BEGIN Source material

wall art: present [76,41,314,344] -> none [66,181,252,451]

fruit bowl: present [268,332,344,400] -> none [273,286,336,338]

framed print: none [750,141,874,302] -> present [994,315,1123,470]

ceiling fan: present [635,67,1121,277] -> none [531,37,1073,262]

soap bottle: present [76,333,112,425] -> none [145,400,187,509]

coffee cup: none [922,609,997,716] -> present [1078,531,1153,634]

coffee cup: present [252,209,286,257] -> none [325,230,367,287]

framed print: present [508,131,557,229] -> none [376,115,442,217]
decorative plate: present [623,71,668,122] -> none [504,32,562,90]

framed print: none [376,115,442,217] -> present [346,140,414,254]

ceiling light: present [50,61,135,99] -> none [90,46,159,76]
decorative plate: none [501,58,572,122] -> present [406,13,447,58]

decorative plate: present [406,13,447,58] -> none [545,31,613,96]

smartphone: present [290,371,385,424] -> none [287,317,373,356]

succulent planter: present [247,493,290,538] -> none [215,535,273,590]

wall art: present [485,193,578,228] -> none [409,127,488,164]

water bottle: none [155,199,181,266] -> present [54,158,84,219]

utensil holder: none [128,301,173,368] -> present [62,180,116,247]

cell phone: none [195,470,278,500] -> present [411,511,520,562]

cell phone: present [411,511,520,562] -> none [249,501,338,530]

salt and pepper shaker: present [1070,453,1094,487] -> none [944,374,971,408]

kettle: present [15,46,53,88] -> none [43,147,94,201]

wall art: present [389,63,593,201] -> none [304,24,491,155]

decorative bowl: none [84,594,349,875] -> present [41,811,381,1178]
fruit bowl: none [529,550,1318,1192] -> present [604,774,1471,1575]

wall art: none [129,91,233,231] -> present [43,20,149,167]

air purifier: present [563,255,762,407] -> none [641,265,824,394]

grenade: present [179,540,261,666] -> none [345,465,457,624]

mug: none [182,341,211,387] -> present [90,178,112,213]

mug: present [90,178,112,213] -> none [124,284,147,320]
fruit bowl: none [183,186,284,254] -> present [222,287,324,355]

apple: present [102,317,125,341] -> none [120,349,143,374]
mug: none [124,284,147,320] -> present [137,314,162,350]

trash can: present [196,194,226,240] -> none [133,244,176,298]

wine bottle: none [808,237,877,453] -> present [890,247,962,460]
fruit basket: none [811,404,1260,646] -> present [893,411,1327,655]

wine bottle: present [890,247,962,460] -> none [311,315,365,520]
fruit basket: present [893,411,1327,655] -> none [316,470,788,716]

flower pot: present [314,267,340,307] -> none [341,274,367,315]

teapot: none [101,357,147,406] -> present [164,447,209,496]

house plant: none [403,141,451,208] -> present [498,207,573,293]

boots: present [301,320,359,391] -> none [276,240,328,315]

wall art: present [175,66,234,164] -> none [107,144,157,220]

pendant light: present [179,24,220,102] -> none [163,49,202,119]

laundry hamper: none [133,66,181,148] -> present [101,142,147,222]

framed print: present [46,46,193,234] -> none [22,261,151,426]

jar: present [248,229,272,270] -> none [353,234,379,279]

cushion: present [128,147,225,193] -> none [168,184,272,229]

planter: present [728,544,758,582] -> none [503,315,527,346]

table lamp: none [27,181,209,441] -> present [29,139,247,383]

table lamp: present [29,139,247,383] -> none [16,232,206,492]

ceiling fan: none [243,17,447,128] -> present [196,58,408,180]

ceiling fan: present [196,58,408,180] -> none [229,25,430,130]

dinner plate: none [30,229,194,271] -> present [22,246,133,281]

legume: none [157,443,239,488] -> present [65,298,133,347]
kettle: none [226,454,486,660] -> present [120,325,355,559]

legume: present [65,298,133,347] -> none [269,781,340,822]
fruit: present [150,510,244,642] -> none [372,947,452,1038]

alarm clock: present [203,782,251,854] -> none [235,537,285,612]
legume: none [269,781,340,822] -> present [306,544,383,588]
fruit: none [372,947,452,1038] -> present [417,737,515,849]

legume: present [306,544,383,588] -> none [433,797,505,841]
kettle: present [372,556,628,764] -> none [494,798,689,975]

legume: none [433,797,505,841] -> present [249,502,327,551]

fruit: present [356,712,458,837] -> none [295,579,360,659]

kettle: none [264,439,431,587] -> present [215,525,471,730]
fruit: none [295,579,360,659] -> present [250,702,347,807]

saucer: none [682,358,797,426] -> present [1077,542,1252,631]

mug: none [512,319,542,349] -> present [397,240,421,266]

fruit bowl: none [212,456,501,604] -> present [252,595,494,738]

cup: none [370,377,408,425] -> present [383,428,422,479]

END Source material

Exercise instructions:
In the entries above, please find the line with "cell phone: present" and the line with "mug: present [90,178,112,213]", then write out exactly those two lines and every line between them, and nothing more.

Solution to this exercise:
cell phone: present [411,511,520,562] -> none [249,501,338,530]

salt and pepper shaker: present [1070,453,1094,487] -> none [944,374,971,408]

kettle: present [15,46,53,88] -> none [43,147,94,201]

wall art: present [389,63,593,201] -> none [304,24,491,155]

decorative bowl: none [84,594,349,875] -> present [41,811,381,1178]
fruit bowl: none [529,550,1318,1192] -> present [604,774,1471,1575]

wall art: none [129,91,233,231] -> present [43,20,149,167]

air purifier: present [563,255,762,407] -> none [641,265,824,394]

grenade: present [179,540,261,666] -> none [345,465,457,624]

mug: none [182,341,211,387] -> present [90,178,112,213]

mug: present [90,178,112,213] -> none [124,284,147,320]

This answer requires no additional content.